By Julia Marsh, NY Post Hack
Ava Roosevelt was very nearly Charles Manson’s sixth victim — and she has her old, broken-down Rolls-Royce to thank for her life.
In an exclusive interview with The Post on the eve of the murders’ 45th anniversary, the former countess and Roman Polanski confidante shared for the first time the horror and hope of narrowly surviving the slaughter.
- Ava Roosevelt
“I’ve always said to myself how incredibly lucky I am,” said Roosevelt, who had been invited to the Beverly Hills mansion of Polanski and his wife, actress Sharon Tate, on Aug. 8, 1969, just hours before the madman’s minions’ predawn orgy of blood. “It was the death of innocence,” Roosevelt, 66, of South Norwalk, Conn., recalled of the Manson Family cult’s murder of eight-months-pregnant Tate and four friends.

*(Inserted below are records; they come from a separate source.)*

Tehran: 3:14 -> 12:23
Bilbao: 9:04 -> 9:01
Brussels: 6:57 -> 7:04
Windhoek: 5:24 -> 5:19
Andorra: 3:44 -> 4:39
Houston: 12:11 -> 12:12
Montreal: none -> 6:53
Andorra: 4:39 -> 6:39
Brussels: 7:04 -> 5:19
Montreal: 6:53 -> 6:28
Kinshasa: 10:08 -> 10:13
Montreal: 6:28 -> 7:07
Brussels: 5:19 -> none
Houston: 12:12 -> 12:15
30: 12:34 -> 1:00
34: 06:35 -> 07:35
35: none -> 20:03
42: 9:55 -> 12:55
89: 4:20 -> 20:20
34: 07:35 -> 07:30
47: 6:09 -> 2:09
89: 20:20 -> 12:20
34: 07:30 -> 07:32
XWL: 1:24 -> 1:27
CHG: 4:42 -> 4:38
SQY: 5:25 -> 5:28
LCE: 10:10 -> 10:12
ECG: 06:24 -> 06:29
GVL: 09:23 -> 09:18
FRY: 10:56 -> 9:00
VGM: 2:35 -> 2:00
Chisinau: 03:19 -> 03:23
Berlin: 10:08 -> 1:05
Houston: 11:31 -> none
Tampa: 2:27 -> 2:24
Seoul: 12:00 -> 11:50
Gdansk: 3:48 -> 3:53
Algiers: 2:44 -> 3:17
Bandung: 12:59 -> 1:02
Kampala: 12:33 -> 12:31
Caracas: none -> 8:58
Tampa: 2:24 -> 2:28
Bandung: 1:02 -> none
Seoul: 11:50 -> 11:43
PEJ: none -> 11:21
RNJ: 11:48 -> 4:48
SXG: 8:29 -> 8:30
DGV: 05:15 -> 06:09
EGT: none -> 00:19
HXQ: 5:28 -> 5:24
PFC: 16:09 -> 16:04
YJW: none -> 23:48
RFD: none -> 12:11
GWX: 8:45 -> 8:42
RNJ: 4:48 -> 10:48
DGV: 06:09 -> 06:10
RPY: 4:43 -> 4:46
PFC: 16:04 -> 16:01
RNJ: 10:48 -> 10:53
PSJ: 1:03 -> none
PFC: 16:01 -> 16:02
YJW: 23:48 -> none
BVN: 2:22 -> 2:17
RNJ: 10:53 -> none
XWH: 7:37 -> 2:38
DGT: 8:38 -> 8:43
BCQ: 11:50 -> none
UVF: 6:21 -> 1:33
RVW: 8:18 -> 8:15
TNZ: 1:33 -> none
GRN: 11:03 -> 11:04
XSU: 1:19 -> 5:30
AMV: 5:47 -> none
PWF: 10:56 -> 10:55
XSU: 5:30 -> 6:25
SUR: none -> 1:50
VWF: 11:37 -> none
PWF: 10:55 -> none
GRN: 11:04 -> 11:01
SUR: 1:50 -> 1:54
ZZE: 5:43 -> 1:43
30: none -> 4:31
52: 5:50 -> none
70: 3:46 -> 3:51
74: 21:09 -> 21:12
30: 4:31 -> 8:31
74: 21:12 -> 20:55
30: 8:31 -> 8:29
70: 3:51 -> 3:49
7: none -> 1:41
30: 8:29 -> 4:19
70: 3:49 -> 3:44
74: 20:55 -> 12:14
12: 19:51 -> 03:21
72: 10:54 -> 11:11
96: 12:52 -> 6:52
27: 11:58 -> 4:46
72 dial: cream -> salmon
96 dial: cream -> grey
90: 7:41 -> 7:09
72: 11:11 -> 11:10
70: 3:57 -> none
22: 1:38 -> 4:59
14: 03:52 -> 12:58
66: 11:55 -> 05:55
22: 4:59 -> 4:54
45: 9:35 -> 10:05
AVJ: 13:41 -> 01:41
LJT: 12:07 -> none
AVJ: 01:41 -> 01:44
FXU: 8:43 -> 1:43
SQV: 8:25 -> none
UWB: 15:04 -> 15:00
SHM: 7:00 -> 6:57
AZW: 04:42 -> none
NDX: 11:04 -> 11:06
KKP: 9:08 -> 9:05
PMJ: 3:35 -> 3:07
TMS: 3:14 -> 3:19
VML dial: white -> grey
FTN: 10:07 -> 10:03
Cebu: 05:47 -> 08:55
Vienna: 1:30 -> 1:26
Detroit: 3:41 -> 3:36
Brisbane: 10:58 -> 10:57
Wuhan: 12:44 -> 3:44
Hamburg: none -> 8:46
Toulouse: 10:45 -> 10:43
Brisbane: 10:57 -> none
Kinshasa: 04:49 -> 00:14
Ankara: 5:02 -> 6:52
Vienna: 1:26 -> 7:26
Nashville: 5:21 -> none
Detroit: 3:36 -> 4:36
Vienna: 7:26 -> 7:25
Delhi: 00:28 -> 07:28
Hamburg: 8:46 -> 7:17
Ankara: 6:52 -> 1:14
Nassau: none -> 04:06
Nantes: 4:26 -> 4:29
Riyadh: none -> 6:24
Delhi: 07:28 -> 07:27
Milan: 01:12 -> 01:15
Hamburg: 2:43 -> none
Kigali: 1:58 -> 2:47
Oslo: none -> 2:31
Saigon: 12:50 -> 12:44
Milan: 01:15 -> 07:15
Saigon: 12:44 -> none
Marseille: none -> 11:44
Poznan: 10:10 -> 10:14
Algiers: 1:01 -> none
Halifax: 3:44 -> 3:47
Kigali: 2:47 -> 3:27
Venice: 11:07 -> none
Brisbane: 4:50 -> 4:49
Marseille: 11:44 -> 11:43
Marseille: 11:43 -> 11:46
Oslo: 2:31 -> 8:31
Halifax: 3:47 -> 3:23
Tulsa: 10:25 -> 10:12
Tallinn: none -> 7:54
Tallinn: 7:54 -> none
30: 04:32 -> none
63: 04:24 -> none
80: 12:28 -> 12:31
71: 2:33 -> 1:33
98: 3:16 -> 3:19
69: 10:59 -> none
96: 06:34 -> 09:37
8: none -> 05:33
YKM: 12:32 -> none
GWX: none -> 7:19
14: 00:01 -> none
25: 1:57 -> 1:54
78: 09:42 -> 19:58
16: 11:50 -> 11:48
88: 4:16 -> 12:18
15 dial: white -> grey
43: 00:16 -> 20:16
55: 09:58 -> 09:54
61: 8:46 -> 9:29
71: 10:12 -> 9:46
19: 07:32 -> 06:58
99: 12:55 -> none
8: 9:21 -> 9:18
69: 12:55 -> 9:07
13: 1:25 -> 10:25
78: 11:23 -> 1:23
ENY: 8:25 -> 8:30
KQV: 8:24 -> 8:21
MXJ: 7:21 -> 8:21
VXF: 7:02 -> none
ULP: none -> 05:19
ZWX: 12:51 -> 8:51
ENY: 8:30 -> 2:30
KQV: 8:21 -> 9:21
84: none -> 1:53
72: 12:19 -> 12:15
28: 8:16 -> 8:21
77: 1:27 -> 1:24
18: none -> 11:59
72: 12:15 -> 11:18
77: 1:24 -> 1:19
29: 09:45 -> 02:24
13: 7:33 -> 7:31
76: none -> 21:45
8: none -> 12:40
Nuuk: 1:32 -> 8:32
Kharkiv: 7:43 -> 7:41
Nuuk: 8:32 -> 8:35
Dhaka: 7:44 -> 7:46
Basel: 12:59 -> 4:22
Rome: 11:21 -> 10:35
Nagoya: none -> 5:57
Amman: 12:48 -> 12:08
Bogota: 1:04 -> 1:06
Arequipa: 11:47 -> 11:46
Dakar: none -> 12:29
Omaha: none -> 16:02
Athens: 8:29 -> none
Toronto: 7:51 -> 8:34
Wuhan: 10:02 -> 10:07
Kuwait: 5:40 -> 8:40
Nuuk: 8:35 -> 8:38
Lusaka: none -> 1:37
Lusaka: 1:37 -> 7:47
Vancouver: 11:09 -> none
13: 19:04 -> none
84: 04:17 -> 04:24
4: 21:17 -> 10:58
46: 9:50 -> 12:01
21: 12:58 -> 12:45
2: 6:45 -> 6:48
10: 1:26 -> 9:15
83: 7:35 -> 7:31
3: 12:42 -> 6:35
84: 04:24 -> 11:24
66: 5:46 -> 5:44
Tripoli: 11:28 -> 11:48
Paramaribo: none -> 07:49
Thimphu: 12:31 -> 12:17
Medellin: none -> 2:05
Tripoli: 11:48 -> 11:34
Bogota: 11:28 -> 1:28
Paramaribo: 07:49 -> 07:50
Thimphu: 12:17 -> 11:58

On the eve of the murders, Roosevelt was a golden-haired stunner who had run away from a Polish convent dreaming of a career in fashion. “I left Poland with $5 in my pocket,” she told The Post.
Just 19, she had already been married twice — first to a French count and then to Mia Farrow’s brother, John. She would marry twice more, to a steel magnate and then for 20 years to William Donner Roosevelt, grandson of FDR.
But back in 1969, “Sharon and Roman were my family.”
Tate, 26, “was like my older sister,” she recalled. “The last words Sharon said to me were, ‘I love you and come to see me. Try to come after dinner.’ She sounded happy — Roman was coming back [from London] in a couple of days. Her child was coming. I think it was such a horrible twist of fate.”
The gas gauge was acting up on Roosevelt’s 1955 Rolls-Royce Silver Dawn, and so, fatefully, she stayed home.
“He was as devastated as a human being can be,” she recalled of seeing her fellow Pole, Polanski, days later. “He was barely standing up. I have never seen anyone grieving like that.
“Sharon Tate’s murder and the murders of the others [including Rosemary and Leno LaBianca the next day] shed a light on what was possible — that mad people like Manson had the power to dispatch people, to kill with such hate,” she said. “It certainly changed me irrevocably.”
Roosevelt now writes for South Florida’s Opulance magazine and is hoping to see her romance novel, “The Racing Heart,” optioned by Hollywood.